Winter Vivern APT Targets European Government Entities with Zimbra Vulnerability

Winter Vivern APT Zimbra Vulnerability

The advanced persistent threat (APT) actor known as Winter Vivern is now targeting officials in Europe and the U.S. as part of an ongoing cyber espionage campaign.

“TA473 since at least February 2023 has continuously leveraged an unpatched Zimbra vulnerability in publicly facing webmail portals that allows them to gain access to the email mailboxes of government entities in Europe,” Proofpoint said in a new report.

The enterprise security firm is tracking the activity under its own moniker TA473 (aka UAC-0114), describing it as an adversarial crew whose operations align with that of Russian and Belarussian geopolitical objectives.

What it lacks in sophistication, it makes up for in persistence. In recent months, the group has been linked to attacks targeting state authorities of Ukraine and Poland as well as government officials in India, Lithuania, Slovakia, and the Vatican.

The NATO-related intrusion wave entails the exploitation of CVE-2022-27926 (CVSS score: 6.1), a now-patched medium-severity security flaw in Zimbra Collaboration that could enable unauthenticated attackers to execute arbitrary JavaScript or HTML code.

This also involves employing scanning tools like Acunetix to identify unpatched webmail portals belonging to targeted organizations with the goal of sending phishing email under the guise of benign government agencies.

The messages come with booby-trapped URLs that exploit the cross-site scripting (XSS) flaw in Zimbra to execute custom Base64-encoded JavaScript payloads within the victims’ webmail portals to exfiltrate usernames, passwords, and access tokens.

It’s worth noting that each JavaScript payload is tailored to the targeted webmail portal, indicating that the threat actor is willing to invest time and resources to reduce the likelihood of detection.

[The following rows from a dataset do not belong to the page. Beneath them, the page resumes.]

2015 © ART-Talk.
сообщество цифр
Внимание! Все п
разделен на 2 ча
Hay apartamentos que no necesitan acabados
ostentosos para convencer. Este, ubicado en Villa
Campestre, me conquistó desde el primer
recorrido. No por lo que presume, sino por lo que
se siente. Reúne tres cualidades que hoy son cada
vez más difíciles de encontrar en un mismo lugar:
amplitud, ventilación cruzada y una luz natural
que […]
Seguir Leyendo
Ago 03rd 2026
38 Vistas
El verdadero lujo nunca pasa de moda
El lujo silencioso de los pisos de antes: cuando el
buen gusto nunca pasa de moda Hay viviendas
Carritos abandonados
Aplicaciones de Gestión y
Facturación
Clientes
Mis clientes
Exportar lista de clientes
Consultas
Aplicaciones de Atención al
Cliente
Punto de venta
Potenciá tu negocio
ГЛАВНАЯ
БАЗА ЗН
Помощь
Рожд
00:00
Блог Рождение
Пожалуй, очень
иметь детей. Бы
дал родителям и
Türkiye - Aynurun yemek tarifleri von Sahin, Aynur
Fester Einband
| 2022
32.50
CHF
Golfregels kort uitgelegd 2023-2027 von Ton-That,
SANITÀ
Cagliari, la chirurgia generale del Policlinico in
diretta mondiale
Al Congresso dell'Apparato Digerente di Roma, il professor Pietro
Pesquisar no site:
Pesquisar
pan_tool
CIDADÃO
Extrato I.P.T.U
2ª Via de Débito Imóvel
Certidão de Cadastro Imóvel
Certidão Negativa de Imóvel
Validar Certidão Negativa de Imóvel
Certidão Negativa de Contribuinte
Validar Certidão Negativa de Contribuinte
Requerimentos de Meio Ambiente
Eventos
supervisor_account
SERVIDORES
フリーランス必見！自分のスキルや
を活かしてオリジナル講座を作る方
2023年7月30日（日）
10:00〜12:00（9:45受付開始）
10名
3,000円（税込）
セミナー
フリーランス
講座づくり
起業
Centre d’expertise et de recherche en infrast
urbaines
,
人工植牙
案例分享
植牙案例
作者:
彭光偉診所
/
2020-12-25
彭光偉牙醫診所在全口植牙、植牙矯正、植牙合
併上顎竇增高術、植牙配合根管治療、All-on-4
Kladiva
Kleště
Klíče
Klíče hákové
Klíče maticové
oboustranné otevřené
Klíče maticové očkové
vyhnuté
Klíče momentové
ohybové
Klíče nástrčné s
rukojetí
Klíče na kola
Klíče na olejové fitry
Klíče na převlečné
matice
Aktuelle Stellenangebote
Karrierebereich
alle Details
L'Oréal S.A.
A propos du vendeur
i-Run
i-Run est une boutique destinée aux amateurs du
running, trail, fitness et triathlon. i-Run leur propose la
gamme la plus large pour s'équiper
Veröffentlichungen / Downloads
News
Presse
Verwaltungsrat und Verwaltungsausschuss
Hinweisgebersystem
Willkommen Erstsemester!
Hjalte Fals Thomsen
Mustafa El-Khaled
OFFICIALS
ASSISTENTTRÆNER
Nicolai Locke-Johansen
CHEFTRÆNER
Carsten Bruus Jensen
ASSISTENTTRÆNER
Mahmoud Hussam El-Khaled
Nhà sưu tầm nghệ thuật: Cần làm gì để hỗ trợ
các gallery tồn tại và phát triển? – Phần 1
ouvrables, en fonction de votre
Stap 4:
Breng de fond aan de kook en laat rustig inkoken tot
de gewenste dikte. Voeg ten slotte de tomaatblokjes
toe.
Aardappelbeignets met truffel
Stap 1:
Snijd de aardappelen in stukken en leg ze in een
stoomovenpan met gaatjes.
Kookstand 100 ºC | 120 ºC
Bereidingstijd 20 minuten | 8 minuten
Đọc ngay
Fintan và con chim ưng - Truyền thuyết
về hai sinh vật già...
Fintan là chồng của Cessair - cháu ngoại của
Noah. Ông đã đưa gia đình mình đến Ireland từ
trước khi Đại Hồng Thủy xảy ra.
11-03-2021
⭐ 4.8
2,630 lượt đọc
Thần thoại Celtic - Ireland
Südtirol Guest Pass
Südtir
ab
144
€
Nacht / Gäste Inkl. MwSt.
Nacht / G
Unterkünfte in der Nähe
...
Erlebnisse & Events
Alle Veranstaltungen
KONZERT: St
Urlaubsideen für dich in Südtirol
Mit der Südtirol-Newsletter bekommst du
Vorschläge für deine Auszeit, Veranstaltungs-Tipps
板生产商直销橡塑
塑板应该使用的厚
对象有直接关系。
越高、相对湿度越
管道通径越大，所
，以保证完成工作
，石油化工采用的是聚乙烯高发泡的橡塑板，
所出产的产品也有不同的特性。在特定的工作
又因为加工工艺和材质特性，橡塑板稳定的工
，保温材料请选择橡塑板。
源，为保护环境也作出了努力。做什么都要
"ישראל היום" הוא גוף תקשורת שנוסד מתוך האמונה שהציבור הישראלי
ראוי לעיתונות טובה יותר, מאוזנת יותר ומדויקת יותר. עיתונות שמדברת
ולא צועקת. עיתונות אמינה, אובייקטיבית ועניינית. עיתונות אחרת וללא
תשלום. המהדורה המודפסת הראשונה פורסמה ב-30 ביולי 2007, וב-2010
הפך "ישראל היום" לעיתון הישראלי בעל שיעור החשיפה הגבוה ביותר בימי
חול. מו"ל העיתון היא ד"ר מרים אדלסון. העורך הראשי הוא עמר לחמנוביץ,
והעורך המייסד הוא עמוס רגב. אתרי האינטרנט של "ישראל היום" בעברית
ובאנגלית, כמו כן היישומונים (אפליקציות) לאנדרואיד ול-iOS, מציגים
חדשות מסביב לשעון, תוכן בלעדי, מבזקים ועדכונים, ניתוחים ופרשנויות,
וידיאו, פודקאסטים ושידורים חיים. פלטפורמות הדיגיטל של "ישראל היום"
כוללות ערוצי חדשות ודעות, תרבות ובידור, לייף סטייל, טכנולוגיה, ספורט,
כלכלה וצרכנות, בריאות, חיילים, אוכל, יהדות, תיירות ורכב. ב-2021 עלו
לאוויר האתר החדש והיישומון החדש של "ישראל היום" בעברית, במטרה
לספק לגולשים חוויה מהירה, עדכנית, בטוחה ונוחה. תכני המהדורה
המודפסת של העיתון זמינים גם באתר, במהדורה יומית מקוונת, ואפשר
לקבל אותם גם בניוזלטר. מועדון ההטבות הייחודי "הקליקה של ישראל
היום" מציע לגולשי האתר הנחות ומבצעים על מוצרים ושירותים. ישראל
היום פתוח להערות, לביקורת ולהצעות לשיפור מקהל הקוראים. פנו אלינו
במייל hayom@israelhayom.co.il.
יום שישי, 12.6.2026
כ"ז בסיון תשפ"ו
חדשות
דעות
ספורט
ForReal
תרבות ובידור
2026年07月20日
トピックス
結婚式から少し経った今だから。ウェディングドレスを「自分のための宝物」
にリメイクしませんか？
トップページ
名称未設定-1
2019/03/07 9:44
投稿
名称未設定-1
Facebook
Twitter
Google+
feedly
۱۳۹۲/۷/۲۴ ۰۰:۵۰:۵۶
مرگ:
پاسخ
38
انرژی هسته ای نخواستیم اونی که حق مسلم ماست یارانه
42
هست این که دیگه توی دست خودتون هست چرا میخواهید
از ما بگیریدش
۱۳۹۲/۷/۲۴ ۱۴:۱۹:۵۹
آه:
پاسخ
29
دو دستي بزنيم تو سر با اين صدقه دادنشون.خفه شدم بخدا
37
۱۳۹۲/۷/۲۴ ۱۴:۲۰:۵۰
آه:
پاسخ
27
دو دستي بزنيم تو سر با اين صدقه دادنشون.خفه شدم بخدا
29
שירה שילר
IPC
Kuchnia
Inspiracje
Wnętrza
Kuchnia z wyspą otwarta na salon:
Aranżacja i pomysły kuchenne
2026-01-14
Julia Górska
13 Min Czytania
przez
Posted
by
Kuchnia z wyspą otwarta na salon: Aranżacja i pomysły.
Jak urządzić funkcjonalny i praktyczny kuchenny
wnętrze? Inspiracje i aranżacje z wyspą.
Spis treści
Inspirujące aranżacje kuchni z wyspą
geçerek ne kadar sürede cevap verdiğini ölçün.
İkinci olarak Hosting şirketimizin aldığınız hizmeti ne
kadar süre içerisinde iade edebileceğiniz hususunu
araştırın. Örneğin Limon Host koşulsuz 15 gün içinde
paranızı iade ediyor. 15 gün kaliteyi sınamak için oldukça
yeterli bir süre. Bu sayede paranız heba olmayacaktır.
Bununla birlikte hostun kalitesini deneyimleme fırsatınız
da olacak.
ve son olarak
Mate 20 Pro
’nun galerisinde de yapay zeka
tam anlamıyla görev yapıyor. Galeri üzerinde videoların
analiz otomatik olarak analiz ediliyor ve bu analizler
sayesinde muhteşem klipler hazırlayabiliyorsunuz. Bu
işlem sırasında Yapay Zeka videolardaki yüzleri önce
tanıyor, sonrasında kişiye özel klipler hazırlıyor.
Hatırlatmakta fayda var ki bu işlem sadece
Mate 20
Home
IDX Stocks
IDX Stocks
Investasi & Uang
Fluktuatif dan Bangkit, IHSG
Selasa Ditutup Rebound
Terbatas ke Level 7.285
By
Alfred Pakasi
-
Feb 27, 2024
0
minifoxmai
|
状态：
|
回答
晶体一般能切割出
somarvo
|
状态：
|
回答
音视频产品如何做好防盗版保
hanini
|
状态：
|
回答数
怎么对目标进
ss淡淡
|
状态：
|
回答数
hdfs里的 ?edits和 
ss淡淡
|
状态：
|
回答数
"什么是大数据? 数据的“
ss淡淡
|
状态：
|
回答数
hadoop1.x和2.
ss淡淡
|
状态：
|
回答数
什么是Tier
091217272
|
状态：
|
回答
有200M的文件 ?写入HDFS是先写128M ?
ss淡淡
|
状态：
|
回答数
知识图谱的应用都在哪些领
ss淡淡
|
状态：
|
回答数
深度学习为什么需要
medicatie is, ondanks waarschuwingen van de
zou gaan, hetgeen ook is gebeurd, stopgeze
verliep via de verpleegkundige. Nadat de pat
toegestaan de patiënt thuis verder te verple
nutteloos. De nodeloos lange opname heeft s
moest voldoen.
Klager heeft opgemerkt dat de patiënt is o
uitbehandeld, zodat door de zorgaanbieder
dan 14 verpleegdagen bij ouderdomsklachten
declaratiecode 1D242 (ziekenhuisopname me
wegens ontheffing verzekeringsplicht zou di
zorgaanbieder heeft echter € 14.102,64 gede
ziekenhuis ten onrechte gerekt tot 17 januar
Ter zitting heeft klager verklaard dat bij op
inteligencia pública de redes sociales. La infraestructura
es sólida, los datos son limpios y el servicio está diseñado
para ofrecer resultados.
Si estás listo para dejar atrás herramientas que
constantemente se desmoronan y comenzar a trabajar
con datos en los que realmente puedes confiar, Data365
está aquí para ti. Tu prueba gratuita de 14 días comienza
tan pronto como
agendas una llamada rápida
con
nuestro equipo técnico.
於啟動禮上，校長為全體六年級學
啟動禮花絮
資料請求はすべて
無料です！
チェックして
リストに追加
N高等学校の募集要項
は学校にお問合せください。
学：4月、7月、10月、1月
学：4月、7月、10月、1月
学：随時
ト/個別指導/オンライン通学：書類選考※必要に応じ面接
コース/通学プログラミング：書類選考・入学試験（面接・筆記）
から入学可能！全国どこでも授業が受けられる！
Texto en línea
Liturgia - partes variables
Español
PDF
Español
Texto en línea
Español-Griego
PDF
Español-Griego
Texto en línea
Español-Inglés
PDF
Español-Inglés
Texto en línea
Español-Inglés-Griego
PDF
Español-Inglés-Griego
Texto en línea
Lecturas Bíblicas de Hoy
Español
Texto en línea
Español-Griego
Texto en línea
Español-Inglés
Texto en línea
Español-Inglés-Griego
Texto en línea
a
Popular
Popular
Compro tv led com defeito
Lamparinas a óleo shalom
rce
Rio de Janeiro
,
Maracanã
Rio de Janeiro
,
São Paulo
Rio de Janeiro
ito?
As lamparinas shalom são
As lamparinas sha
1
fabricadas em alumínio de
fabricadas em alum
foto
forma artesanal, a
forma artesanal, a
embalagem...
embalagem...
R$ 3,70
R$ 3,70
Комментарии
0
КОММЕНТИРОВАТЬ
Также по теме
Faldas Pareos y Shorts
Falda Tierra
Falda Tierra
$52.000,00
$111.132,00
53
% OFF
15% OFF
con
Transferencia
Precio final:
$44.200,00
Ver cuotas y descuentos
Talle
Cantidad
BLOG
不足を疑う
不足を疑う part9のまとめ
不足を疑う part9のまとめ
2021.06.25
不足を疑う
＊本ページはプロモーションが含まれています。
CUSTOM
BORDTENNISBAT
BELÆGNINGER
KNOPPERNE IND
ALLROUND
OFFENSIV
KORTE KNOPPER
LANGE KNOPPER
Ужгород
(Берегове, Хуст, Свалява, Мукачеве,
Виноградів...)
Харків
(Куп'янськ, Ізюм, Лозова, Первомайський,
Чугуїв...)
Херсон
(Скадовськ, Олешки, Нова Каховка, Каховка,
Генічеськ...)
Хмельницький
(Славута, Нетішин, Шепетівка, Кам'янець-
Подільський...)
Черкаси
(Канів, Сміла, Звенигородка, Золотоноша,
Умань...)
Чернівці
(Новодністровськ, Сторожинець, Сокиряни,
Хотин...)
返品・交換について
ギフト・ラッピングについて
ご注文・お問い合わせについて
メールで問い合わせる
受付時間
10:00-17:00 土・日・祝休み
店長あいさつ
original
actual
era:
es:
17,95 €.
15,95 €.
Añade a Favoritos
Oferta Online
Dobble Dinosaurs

“TA473’s persistent approach to vulnerability scanning and exploitation of unpatched vulnerabilities impacting publicly facing webmail portals is a key factor in this actor’s success,” Proofpoint said.

“The group’s focus on sustained reconnaissance and painstaking study of publicly exposed webmail portals to reverse engineer JavaScript capable of stealing usernames, passwords, and CSRF tokens demonstrates its investment in compromising specific targets.”

The findings come amid revelations that at least three Russian intelligence agencies, including FSB, GRU (linked to Sandworm), and SVR (linked to APT29), likely use software and hacking tools developed by a Moscow-based IT contractor named NTC Vulkan.